My SO opened an escape room a year ago. I though similarly as you before that (not that it make people consume more, but that they'll buy the inferior product), but then after a few weekend without any reservation... it made me realize how things aren't just found.
You need to be reminded that something exist to even consider it. It's not even a question of whether that's the best thing for you.
She always ask people what they think once they done and recently she got as a comment "but you aren't visible enough". We pay for ads, a few thousands, we are probably not too far from having spend 5 digits in ads. I couldn't imagine how people could be aware of our existence without ads at all.
> and while ads may make the internet "free", we are still paying for those ads indirectly.
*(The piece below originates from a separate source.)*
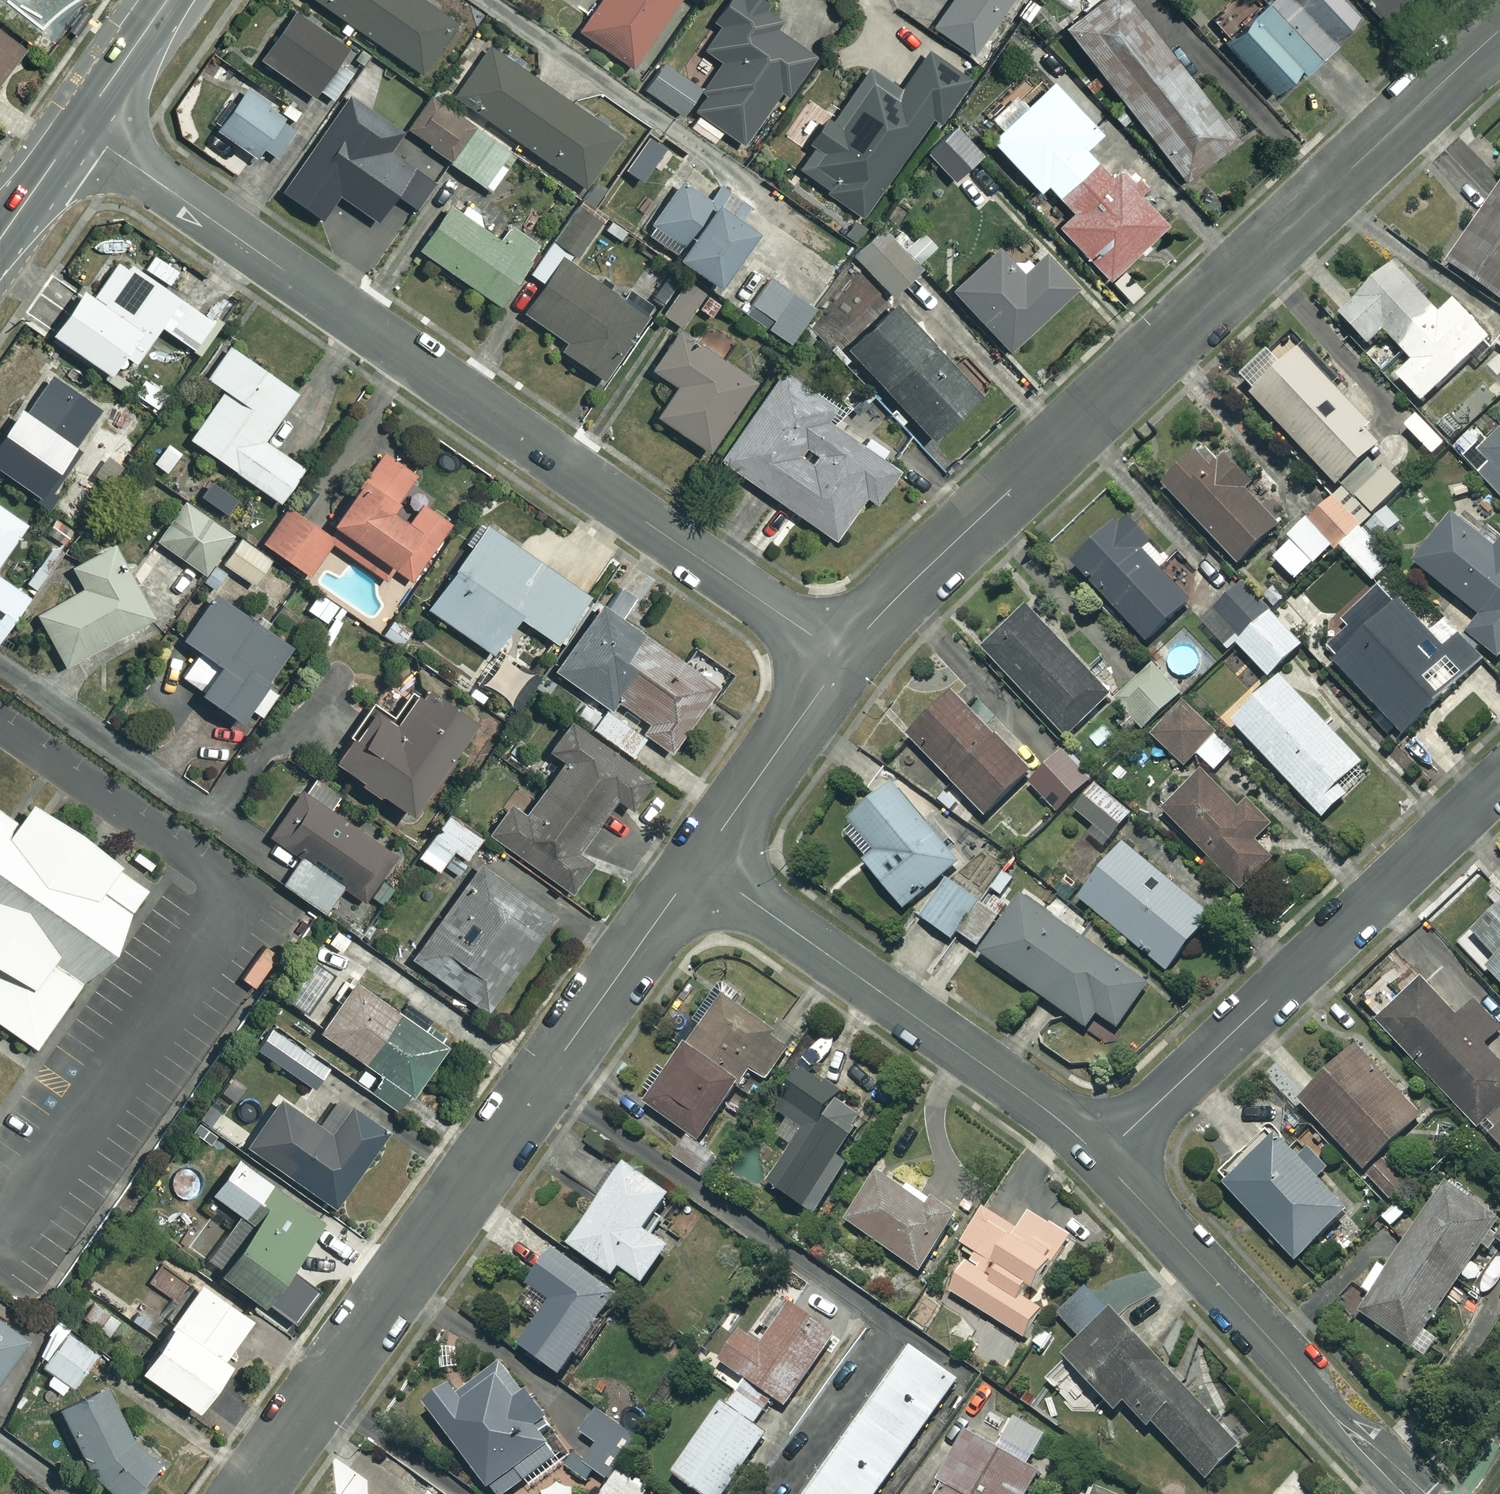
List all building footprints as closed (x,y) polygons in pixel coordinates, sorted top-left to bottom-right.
[(422,0),(318,0),(419,72),(454,23),(422,0)] [(576,30),(631,67),(676,0),(597,0),(576,30)] [(707,14),(718,21),(701,48),(720,61),(689,110),(696,115),(688,128),(713,144),(722,131),(743,144),(779,88),(788,94),(813,54),(761,21),(769,7),(758,0),(715,0),(707,14)] [(930,25),(971,52),(1006,0),(947,0),(930,25)] [(1014,11),(1045,46),(1062,31),(1035,0),(1026,0),(1014,11)] [(1127,0),(1099,0),(1063,28),(1181,178),(1243,130),(1214,93),(1206,100),(1127,0)] [(1338,0),(1262,0),(1219,40),(1268,92),(1293,69),(1298,75),(1332,43),(1325,36),(1351,13),(1338,0)] [(1380,16),(1396,0),(1364,0),(1380,16)] [(256,57),(312,95),(315,90),(330,100),(354,65),(337,54),(343,45),(290,8),(256,57)] [(25,55),(0,36),(0,88),(25,55)] [(617,136),(487,45),(452,94),(582,185),(617,136)] [(967,78),(927,49),(894,95),(864,74),(830,121),(809,106),(796,124),(818,140),(797,169),(859,214),(931,115),(937,119),(967,78)] [(699,83),(662,58),(641,90),(678,115),(699,83)] [(359,101),(375,79),(357,66),(341,90),(346,93),(296,164),(378,222),(393,200),(412,213),(434,181),(388,149),(401,131),(359,101)] [(1098,130),(1042,72),(1016,96),(1012,92),(987,116),(998,126),(986,137),(1036,189),(1043,182),(1069,210),(1054,224),(1104,276),(1167,217),(1118,166),(1108,176),(1080,146),(1098,130)] [(294,125),(241,85),(211,125),(251,155),(259,145),(272,155),(294,125)] [(471,124),(432,94),(407,128),(446,157),(471,124)] [(979,151),(952,123),(924,151),(951,179),(979,151)] [(514,154),(474,126),(450,162),(489,189),(514,154)] [(752,222),(685,175),(644,232),(712,280),(752,222)] [(1449,261),(1499,296),(1499,187),(1449,261)] [(600,215),(577,199),(551,236),(574,252),(600,215)] [(498,240),(445,203),(415,246),(495,301),(537,242),(510,223),(498,240)] [(851,254),(889,293),(936,247),(919,230),(909,240),(899,230),(890,239),(878,227),(851,254)] [(526,271),(541,281),(521,311),(563,339),(558,347),(603,377),(646,314),(566,260),(570,254),(547,239),(526,271)] [(1018,273),(994,246),(949,288),(1005,348),(1073,284),(1042,251),(1018,273)] [(142,267),(120,252),(93,290),(80,281),(47,328),(104,369),(110,360),(124,370),(157,323),(197,352),(217,323),(164,285),(176,269),(153,252),(142,267)] [(1441,313),(1393,262),(1340,311),(1369,343),(1385,328),(1413,359),(1398,374),(1422,400),(1473,353),(1480,360),(1496,344),(1455,300),(1441,313)] [(808,301),(768,276),(745,312),(785,337),(808,301)] [(975,392),(890,302),(843,347),(928,437),(975,392)] [(749,379),(676,331),(651,369),(674,384),(654,414),(704,448),(749,379)] [(1384,438),(1286,333),(1238,378),(1336,483),(1384,438)] [(294,389),(225,340),(202,373),(221,386),(186,435),(275,498),(299,464),(260,437),(294,389)] [(834,406),(780,368),(717,457),(829,536),(860,492),(871,499),(895,464),(827,416),(834,406)] [(52,369),(23,410),(13,403),(0,421),(0,468),(32,491),(96,400),(52,369)] [(1479,452),(1487,461),(1479,468),(1499,491),(1499,432),(1479,452)] [(181,450),(165,438),(148,462),(163,474),(181,450)] [(1206,448),(1200,454),(1186,439),(1152,471),(1238,561),(1277,524),(1242,486),(1249,479),(1227,456),(1220,462),(1206,448)] [(307,572),(328,541),(381,577),(390,565),(408,577),(448,519),(420,500),(406,520),(387,507),(413,469),(380,447),(362,474),(356,470),(320,523),(285,499),(258,538),(307,572)] [(119,465),(92,448),(81,467),(108,483),(119,465)] [(239,490),(212,472),(197,494),(224,512),(239,490)] [(1358,523),(1334,495),(1289,534),(1313,562),(1358,523)] [(229,533),(182,498),(154,537),(201,571),(229,533)] [(23,520),(0,505),(0,554),(23,520)] [(1400,521),(1387,507),(1366,526),(1380,540),(1400,521)] [(1453,512),(1415,560),(1482,614),(1468,631),(1499,656),(1499,654),(1499,542),(1497,546),(1453,512)] [(1150,539),(1128,515),(1076,562),(1147,640),(1190,601),(1141,547),(1150,539)] [(586,592),(481,522),(425,606),(490,650),(514,613),(554,640),(586,592)] [(268,556),(237,537),(221,562),(251,582),(268,556)] [(150,615),(110,541),(69,564),(81,585),(33,611),(62,663),(150,615)] [(25,595),(0,579),(0,633),(25,595)] [(1302,643),(1241,583),(1202,622),(1229,649),(1236,642),(1269,675),(1302,643)] [(322,587),(309,606),(333,624),(347,604),(322,587)] [(287,643),(210,589),(179,634),(197,647),(179,674),(235,714),(243,702),(260,714),(276,691),(261,680),(287,643)] [(716,683),(597,600),(551,668),(608,708),(614,699),(648,722),(641,731),(669,751),(716,683)] [(1437,641),(1404,605),(1339,665),(1406,738),(1486,663),(1452,627),(1437,641)] [(1109,694),(1029,606),(985,647),(1065,735),(1109,694)] [(525,672),(498,653),(480,679),(507,697),(525,672)] [(1131,733),(1140,724),(1143,727),(1181,691),(1154,662),(1116,699),(1125,708),(1115,717),(1131,733)] [(468,713),(416,679),(392,716),(366,699),(328,757),(405,808),(468,713)] [(1367,768),(1286,683),(1238,729),(1329,823),(1352,801),(1342,791),(1367,768)] [(1029,771),(952,691),(908,734),(985,814),(1029,771)] [(1235,749),(1184,699),(1151,733),(1185,766),(1197,752),(1215,770),(1235,749)] [(647,773),(565,716),(544,746),(560,757),(522,812),(508,802),(487,832),(569,889),(590,859),(575,848),(612,795),(626,804),(647,773)] [(1093,777),(1064,747),(1028,781),(1057,811),(1093,777)] [(1244,814),(1207,776),(1166,815),(1245,896),(1279,864),(1261,846),(1278,830),(1253,805),(1244,814)] [(1088,835),(1104,848),(1133,814),(1095,783),(1075,807),(1096,825),(1088,835)] [(958,860),(892,784),(842,827),(869,858),(865,861),(905,906),(958,860)] [(321,908),(339,882),(361,898),(393,852),(300,788),(269,834),(297,853),(279,878),(321,908)] [(0,809),(0,1026),(36,1052),(159,879),(49,802),(43,797),(24,824),(15,819),(11,816),(0,809)] [(480,835),(446,809),(414,853),(435,869),(451,847),(464,857),(480,835)] [(1212,914),(1123,842),(1079,896),(1167,968),(1212,914)] [(553,912),(478,859),(409,957),(484,1010),(553,912)] [(922,917),(953,937),(957,930),(979,944),(1001,910),(948,876),(922,917)] [(1148,982),(1023,895),(983,952),(1088,1026),(1098,1011),(1118,1025),(1148,982)] [(1474,932),(1496,955),(1486,965),(1499,980),(1499,907),(1474,932)] [(441,1042),(352,979),(317,1028),(361,1060),(349,1077),(394,1108),(441,1042)] [(1457,1016),(1422,979),(1378,1019),(1479,1128),(1482,1125),(1499,1145),(1499,1061),(1483,1043),(1499,1028),(1499,1025),(1476,999),(1457,1016)] [(776,1025),(725,989),(700,1024),(692,1018),(676,1040),(686,1047),(647,1102),(700,1140),(751,1069),(766,1080),(789,1048),(769,1034),(776,1025)] [(325,1064),(264,1024),(250,1045),(310,1086),(325,1064)] [(1421,1114),(1356,1044),(1299,1098),(1364,1167),(1421,1114)] [(780,1109),(790,1115),(778,1133),(794,1144),(769,1181),(815,1211),(849,1160),(839,1153),(868,1109),(806,1068),(780,1109)] [(244,1150),(247,1145),(332,1204),(385,1129),(346,1102),(328,1128),(277,1092),(249,1132),(221,1112),(210,1127),(244,1150)] [(1300,1155),(1277,1131),(1224,1180),(1295,1257),(1348,1209),(1317,1176),(1328,1167),(1309,1147),(1300,1155)] [(717,1157),(688,1136),(674,1156),(703,1177),(717,1157)] [(256,1298),(318,1216),(233,1152),(206,1187),(246,1217),(211,1263),(256,1298)] [(670,1192),(627,1161),(570,1241),(614,1273),(621,1264),(644,1281),(669,1246),(644,1228),(670,1192)] [(934,1209),(881,1171),(847,1219),(919,1269),(958,1213),(940,1201),(934,1209)] [(1391,1265),(1381,1259),(1362,1287),(1372,1293),(1360,1311),(1411,1346),(1498,1216),(1447,1181),(1391,1265)] [(1017,1227),(984,1207),(962,1242),(974,1250),(950,1290),(1030,1339),(1048,1310),(1023,1295),(1029,1284),(1040,1291),(1073,1237),(1028,1210),(1017,1227)] [(619,1292),(555,1245),(529,1281),(552,1298),(520,1342),(561,1372),(619,1292)] [(1164,1291),(1138,1262),(1109,1288),(1098,1276),(1059,1312),(1081,1337),(1064,1352),(1116,1409),(1126,1400),(1149,1425),(1154,1421),(1207,1478),(1242,1446),(1129,1323),(1164,1291)] [(815,1290),(789,1272),(746,1334),(739,1329),(718,1358),(787,1405),(837,1333),(802,1309),(815,1290)] [(248,1314),(196,1277),(134,1363),(190,1404),(225,1356),(220,1353),(248,1314)] [(117,1317),(83,1295),(72,1311),(107,1333),(117,1317)] [(0,1320),(0,1371),(24,1337),(0,1320)] [(96,1351),(62,1326),(37,1361),(70,1385),(96,1351)] [(911,1344),(804,1493),(875,1493),(958,1378),(911,1344)] [(501,1360),(463,1390),(454,1379),(426,1400),(498,1493),(505,1493),(558,1453),(538,1427),(551,1417),(527,1387),(524,1390),(501,1360)] [(155,1459),(128,1433),(99,1379),(54,1402),(91,1473),(113,1493),(133,1493),(143,1483),(137,1477),(155,1459)] [(728,1403),(724,1400),(673,1471),(705,1493),(723,1493),(767,1431),(754,1421),(768,1400),(743,1382),(728,1403)] [(603,1410),(585,1434),(595,1442),(581,1460),(573,1454),(564,1467),(585,1483),(596,1468),(606,1476),(637,1435),(603,1410)] [(1015,1415),(997,1445),(968,1428),(939,1479),(944,1482),(937,1493),(1030,1493),(1044,1470),(1030,1462),(1046,1433),(1015,1415)] [(620,1468),(600,1493),(645,1493),(649,1489),(620,1468)] [(1292,1472),(1275,1493),(1321,1493),(1292,1472)] [(1098,1486),(1094,1493),(1119,1493),(1098,1486)]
We are paying for it, sure, but at least we are paying, aren't we? I like that I can get any ads on a channel. I love DIY channels, I seriously hate how almost all of them hide that all their tools were given. They say it from time to time, but on most videos, they'll just keep using the one from the past videos without mentionning getting them for free. That's an ads by the way, they may even directly get paid for using theses tools. With adsense though, the ads I get aren't necessarily related to the video, I'm AWARE they are ads, they are made FOR ME (thus more profitable for the channel, because I may need tool, but I may be more likely to buy a new computer for example).
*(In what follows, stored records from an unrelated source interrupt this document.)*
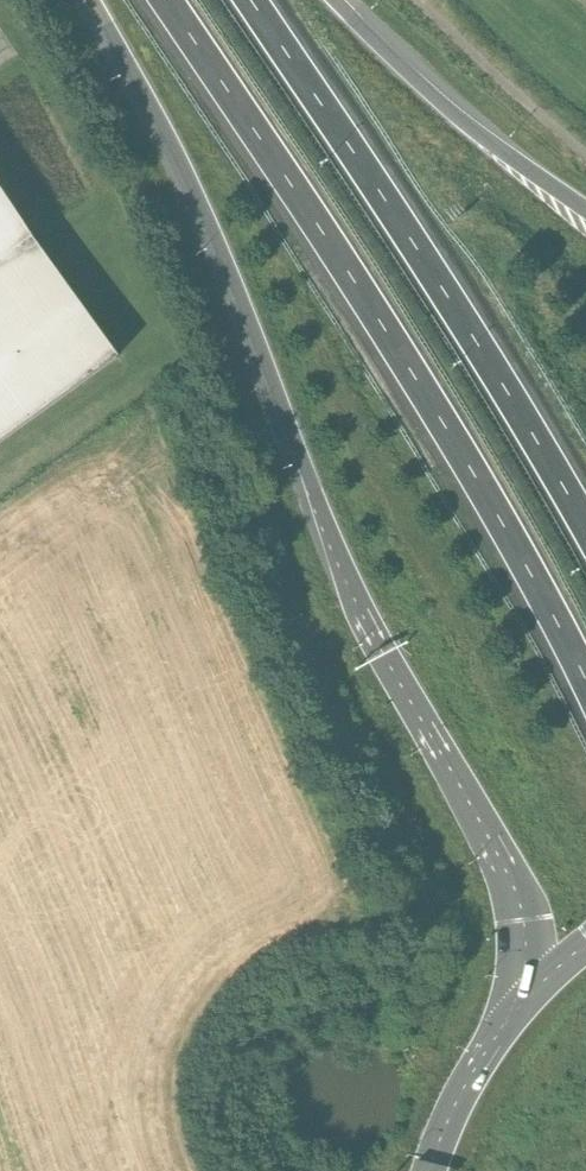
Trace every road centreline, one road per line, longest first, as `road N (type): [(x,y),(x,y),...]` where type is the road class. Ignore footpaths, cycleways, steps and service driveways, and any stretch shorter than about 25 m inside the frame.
road 1 (trunk): [(96,0),(214,220),(340,560),(509,876),(526,922),(520,1005)]
road 2 (trunk): [(164,0),(421,392),(585,686)]
road 3 (trunk): [(585,529),(498,379),(251,0)]
road 4 (trunk): [(585,212),(373,44),(333,0)]
road 5 (track): [(585,154),(418,0)]
road 6 (trunk): [(520,1005),(447,1119),(427,1170)]

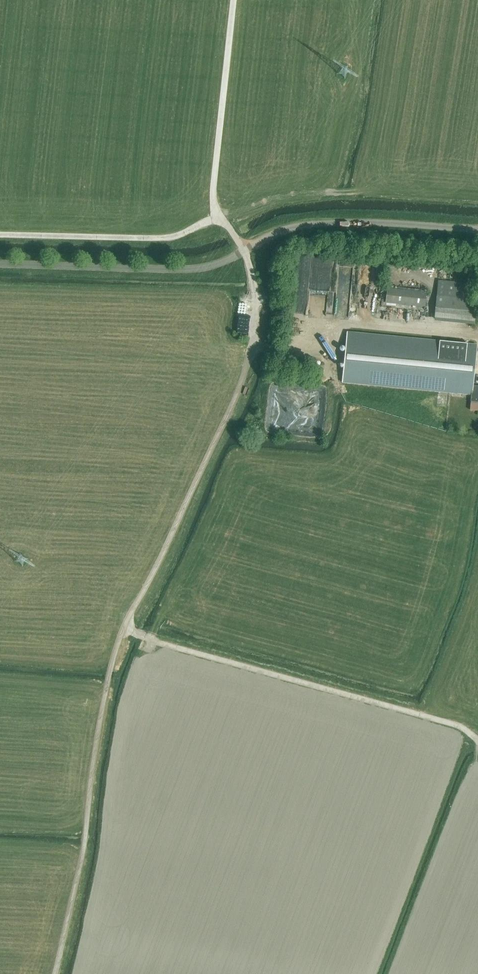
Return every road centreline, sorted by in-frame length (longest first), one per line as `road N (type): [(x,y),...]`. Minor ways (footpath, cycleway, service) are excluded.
road 1 (track): [(55,973),(112,661),(239,396),(255,304),(244,249),(220,221),(157,238),(0,234)]
road 2 (unclassified): [(0,264),(197,269),(306,225),(477,230)]
road 3 (track): [(123,627),(458,726),(477,739)]
road 4 (track): [(220,221),(213,195),(233,0)]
Not necessarily. An ad for a restaurant doesn’t necessarily make you eat more. An ad for a hotel doesn’t make you go on more trips.
When a company can produce a product that is somehow too high quality to be a viable business model, you know we're living in a weird society. Capitalism requires that stuff breaks and is replaced regularly.
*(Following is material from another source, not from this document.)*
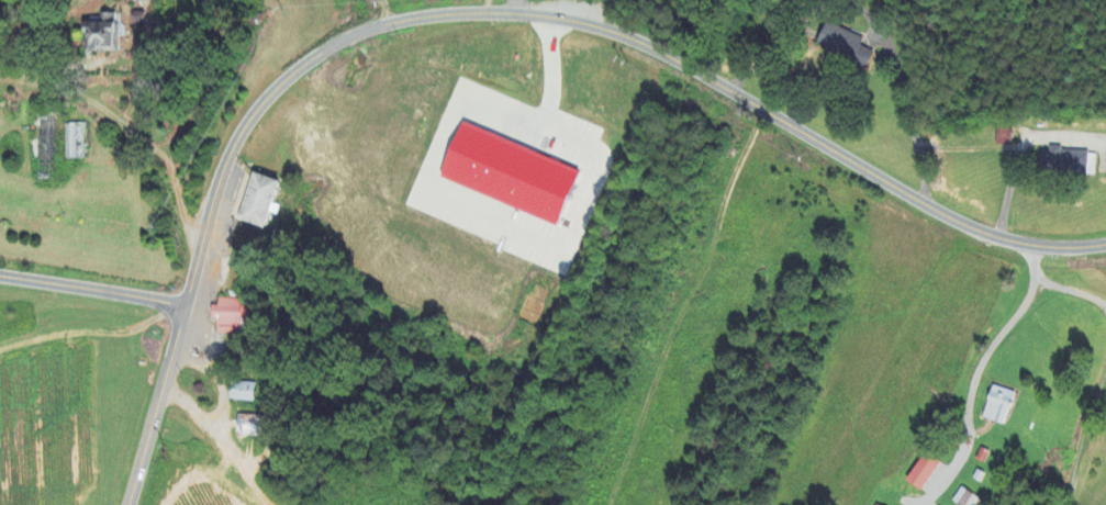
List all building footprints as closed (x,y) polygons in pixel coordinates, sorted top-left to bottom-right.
[(129,25),(140,26),(141,14),(131,13),(129,25)] [(83,53),(117,54),(118,24),(84,23),(83,53)] [(862,40),(826,23),(814,48),(863,71),(872,53),(859,47),(862,40)] [(463,123),(580,172),(557,226),(440,178),(463,123)] [(64,125),(65,161),(83,160),(82,125),(64,125)] [(1010,129),(996,128),(995,146),(1009,147),(1010,129)] [(1085,178),(1085,172),(1092,173),(1094,153),(1039,150),(1038,175),(1085,178)] [(246,171),(272,179),(259,226),(233,218),(246,171)] [(206,303),(215,304),(215,295),(238,298),(236,332),(213,329),(214,317),(205,316),(206,303)] [(251,402),(252,384),(226,383),(226,402),(251,402)] [(1011,394),(989,387),(979,419),(1000,426),(1011,394)] [(255,436),(254,417),(238,417),(239,437),(255,436)] [(902,484),(918,493),(935,462),(919,453),(902,484)] [(948,504),(973,504),(975,499),(955,489),(948,504)]
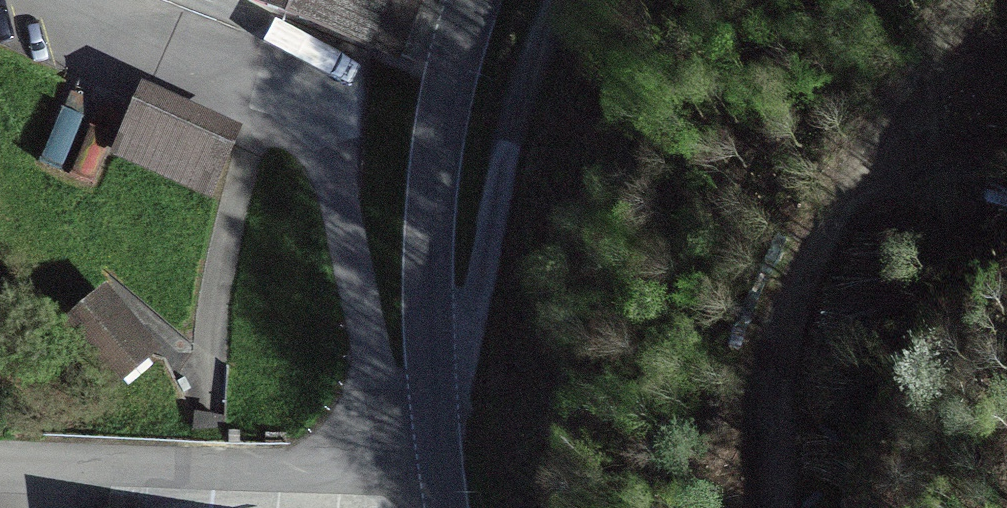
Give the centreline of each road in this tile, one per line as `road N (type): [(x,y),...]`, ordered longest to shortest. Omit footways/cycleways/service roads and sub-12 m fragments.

And advertising helps manipulate us to desire new things constantly.
I've been advocating for bans on unsolicited advertising for many years. Usually such comments get voted down in to oblivion, but as the years have gone by more and more people are beginning to feel the same way.
Advertising is severely detrimental, not only because of the reasons that you state, but they also distort the media because news outlets are loathe to do investigative journalism or negative reporting on the companies that provide their bread and butter and because they also want to run stories that don't offend or antagonize their advertisers -- stories from that point of view that capitalism is bad or advertising is bad, for instance, are off limits to many outlets partially because of this.
Advertisers also routinely lie about the products they're selling, so people are being deceived about the products they're buying, sometimes with very serious negative consequences (such as advertising of cigarettes or medical products that are actually harmful).
Advertising and advertised products have and do do tremendous harm. It's just generally indirect by one or more degrees. Tobacco, alcohol, petroleum, gambling, leaded paint. Just off the top of my head.
I'm not dismissing the possibility of conversations about whether advertising for services is a type of transaction that's difficult to reason about, and that users need to be protected from themselves by regulation. But looking at only the outflow half of a transaction and asking "I don't benefit from this part, we should ban it" is utter gibberish.
"Did anyone ever investigate what benefits payment systems have to a population? It seems like a net loss to me, since payment systems cost money to operate and in the end all they do is reduce the amount of money a user has. While payment systems may allow you to 'buy' services, we are still paying for these systems directly and indirectly
Why then, doesn't the government bring currency and bank accounts and credit cards to a halt?"